### DATASET RECORDS:
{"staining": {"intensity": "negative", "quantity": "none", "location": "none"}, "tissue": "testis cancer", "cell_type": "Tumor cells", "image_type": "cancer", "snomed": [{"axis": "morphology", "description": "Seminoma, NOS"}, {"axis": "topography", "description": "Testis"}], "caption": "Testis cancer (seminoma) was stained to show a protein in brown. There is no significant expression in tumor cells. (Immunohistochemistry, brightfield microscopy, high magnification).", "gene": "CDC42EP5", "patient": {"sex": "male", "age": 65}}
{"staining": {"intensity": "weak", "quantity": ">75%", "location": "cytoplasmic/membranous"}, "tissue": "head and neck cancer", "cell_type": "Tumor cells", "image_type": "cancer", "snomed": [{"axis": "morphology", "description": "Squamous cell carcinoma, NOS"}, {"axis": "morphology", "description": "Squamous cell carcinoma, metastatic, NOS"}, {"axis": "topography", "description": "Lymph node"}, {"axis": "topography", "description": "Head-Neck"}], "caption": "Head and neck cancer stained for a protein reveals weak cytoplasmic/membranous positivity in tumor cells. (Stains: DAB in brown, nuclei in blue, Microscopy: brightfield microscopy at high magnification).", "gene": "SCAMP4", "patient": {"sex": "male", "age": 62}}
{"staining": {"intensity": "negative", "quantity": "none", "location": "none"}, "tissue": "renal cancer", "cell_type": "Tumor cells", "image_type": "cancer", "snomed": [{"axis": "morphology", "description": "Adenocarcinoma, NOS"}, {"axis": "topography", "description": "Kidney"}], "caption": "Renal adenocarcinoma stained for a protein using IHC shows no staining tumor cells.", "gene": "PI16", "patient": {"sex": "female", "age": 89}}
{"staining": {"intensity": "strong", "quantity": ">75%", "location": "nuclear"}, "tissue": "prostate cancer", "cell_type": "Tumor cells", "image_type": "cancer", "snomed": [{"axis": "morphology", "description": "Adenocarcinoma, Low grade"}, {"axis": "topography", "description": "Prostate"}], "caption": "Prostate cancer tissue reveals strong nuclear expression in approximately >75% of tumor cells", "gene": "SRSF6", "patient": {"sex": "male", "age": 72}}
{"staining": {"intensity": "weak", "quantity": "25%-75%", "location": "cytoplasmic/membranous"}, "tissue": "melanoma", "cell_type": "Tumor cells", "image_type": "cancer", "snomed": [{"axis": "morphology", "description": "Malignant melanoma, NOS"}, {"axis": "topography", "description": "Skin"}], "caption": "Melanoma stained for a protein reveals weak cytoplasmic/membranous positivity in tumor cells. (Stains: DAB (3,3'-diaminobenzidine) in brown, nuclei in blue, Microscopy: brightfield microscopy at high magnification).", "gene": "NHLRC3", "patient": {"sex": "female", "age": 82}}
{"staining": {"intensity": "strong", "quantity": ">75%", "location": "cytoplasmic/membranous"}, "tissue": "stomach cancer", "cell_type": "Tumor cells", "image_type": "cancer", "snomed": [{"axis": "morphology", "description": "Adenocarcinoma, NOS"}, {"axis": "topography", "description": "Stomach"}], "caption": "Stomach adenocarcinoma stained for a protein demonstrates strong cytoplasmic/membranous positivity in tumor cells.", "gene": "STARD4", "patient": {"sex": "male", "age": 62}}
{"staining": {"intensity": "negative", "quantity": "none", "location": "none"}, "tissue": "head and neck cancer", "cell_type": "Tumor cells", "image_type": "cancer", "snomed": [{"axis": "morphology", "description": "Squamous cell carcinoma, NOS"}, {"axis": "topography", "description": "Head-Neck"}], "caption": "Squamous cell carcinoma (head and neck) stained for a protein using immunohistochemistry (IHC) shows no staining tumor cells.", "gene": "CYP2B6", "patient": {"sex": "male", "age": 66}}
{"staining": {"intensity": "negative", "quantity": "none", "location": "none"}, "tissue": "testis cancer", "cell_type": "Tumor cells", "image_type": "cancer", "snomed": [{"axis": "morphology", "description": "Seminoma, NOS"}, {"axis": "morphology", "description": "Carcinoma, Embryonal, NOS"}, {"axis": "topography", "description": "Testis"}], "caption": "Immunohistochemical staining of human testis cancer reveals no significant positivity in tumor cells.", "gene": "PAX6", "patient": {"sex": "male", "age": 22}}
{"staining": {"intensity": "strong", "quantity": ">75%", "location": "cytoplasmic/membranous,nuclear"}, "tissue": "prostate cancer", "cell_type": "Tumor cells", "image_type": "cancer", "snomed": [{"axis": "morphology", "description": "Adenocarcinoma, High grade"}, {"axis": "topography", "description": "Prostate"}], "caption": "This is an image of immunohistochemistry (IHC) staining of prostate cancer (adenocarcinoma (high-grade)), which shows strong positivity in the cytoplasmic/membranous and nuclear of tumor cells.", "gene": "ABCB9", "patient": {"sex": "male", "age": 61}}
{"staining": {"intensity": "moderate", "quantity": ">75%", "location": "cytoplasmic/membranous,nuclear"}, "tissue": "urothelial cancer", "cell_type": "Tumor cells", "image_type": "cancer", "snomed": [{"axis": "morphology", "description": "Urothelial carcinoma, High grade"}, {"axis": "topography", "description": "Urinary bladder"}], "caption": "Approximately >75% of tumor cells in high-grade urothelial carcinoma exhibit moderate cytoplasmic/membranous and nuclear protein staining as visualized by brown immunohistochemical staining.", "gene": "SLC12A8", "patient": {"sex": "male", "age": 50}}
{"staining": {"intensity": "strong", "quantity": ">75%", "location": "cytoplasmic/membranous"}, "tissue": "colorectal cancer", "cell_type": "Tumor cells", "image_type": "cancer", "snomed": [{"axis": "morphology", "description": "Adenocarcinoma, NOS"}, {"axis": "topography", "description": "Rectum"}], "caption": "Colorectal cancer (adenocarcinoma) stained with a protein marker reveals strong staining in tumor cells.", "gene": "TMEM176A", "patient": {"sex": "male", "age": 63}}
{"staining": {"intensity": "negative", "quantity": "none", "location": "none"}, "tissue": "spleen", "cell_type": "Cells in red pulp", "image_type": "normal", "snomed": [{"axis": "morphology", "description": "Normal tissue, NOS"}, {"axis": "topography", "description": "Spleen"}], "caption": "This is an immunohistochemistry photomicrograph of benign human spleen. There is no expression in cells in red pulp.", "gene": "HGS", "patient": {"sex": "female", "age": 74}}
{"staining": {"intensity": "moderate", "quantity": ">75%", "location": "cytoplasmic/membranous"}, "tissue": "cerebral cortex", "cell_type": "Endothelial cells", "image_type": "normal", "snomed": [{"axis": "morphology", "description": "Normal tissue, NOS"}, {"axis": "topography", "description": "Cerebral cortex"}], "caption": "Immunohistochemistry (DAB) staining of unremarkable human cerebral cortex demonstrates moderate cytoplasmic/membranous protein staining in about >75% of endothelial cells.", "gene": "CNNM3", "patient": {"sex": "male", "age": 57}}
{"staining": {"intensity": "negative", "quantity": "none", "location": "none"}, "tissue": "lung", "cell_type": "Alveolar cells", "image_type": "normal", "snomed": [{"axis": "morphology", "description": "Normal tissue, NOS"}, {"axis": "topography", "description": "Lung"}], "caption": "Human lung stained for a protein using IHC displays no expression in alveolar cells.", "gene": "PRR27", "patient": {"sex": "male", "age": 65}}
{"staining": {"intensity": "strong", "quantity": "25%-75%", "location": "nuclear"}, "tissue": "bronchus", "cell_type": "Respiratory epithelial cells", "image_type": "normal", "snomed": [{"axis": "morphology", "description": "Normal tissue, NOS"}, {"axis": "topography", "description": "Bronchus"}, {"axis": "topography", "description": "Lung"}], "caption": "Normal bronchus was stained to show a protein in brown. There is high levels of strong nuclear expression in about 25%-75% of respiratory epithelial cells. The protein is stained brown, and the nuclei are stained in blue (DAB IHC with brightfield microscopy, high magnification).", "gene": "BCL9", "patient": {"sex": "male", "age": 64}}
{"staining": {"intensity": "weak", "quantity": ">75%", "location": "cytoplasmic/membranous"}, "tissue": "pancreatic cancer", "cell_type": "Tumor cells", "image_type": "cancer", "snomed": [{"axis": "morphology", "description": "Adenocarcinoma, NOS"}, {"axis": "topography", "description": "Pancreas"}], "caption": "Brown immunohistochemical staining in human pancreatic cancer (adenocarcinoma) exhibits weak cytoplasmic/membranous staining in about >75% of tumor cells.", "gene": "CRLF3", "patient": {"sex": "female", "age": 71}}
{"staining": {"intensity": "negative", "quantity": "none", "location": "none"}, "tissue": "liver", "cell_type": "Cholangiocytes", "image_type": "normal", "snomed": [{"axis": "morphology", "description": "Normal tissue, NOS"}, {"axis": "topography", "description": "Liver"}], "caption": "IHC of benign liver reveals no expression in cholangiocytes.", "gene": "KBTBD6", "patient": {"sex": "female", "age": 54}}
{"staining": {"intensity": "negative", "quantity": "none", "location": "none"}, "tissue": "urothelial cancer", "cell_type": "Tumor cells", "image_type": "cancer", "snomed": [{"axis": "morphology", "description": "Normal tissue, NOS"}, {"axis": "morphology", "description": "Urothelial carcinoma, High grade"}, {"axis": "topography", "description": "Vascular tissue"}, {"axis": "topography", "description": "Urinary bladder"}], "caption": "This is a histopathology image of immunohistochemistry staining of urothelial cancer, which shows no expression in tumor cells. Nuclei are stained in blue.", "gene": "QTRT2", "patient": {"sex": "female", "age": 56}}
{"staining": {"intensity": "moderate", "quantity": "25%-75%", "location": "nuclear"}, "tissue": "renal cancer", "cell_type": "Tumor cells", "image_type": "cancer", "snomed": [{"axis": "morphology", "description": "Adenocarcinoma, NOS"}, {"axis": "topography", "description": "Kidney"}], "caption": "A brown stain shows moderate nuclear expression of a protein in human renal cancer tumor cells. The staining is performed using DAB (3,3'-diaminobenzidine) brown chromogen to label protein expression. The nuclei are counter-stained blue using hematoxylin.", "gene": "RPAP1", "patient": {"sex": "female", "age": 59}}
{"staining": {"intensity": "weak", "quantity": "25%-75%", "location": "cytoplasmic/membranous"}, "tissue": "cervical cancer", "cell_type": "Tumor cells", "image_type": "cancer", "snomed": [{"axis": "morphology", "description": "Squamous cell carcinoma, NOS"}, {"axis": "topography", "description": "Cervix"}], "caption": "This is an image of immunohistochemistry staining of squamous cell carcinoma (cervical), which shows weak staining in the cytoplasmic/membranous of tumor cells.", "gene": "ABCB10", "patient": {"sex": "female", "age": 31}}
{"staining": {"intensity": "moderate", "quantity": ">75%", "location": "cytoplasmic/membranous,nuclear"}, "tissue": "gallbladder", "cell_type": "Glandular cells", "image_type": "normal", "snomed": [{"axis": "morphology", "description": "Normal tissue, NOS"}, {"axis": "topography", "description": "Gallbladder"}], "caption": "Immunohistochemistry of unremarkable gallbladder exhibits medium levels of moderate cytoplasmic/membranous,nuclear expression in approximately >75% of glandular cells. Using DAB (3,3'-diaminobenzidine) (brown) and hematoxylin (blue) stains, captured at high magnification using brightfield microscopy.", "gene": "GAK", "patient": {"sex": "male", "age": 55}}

### EXERCISE INSTRUCTIONS:
Looking at the data above, write out exactly the lines that start at the one containing "of immunohistochemistry (IHC)" and end at the one containing "is an immunohistochemistry"; include both and nothing beyond.

### EXERCISE RESULT:
{"staining": {"intensity": "strong", "quantity": ">75%", "location": "cytoplasmic/membranous,nuclear"}, "tissue": "prostate cancer", "cell_type": "Tumor cells", "image_type": "cancer", "snomed": [{"axis": "morphology", "description": "Adenocarcinoma, High grade"}, {"axis": "topography", "description": "Prostate"}], "caption": "This is an image of immunohistochemistry (IHC) staining of prostate cancer (adenocarcinoma (high-grade)), which shows strong positivity in the cytoplasmic/membranous and nuclear of tumor cells.", "gene": "ABCB9", "patient": {"sex": "male", "age": 61}}
{"staining": {"intensity": "moderate", "quantity": ">75%", "location": "cytoplasmic/membranous,nuclear"}, "tissue": "urothelial cancer", "cell_type": "Tumor cells", "image_type": "cancer", "snomed": [{"axis": "morphology", "description": "Urothelial carcinoma, High grade"}, {"axis": "topography", "description": "Urinary bladder"}], "caption": "Approximately >75% of tumor cells in high-grade urothelial carcinoma exhibit moderate cytoplasmic/membranous and nuclear protein staining as visualized by brown immunohistochemical staining.", "gene": "SLC12A8", "patient": {"sex": "male", "age": 50}}
{"staining": {"intensity": "strong", "quantity": ">75%", "location": "cytoplasmic/membranous"}, "tissue": "colorectal cancer", "cell_type": "Tumor cells", "image_type": "cancer", "snomed": [{"axis": "morphology", "description": "Adenocarcinoma, NOS"}, {"axis": "topography", "description": "Rectum"}], "caption": "Colorectal cancer (adenocarcinoma) stained with a protein marker reveals strong staining in tumor cells.", "gene": "TMEM176A", "patient": {"sex": "male", "age": 63}}
{"staining": {"intensity": "negative", "quantity": "none", "location": "none"}, "tissue": "spleen", "cell_type": "Cells in red pulp", "image_type": "normal", "snomed": [{"axis": "morphology", "description": "Normal tissue, NOS"}, {"axis": "topography", "description": "Spleen"}], "caption": "This is an immunohistochemistry photomicrograph of benign human spleen. There is no expression in cells in red pulp.", "gene": "HGS", "patient": {"sex": "female", "age": 74}}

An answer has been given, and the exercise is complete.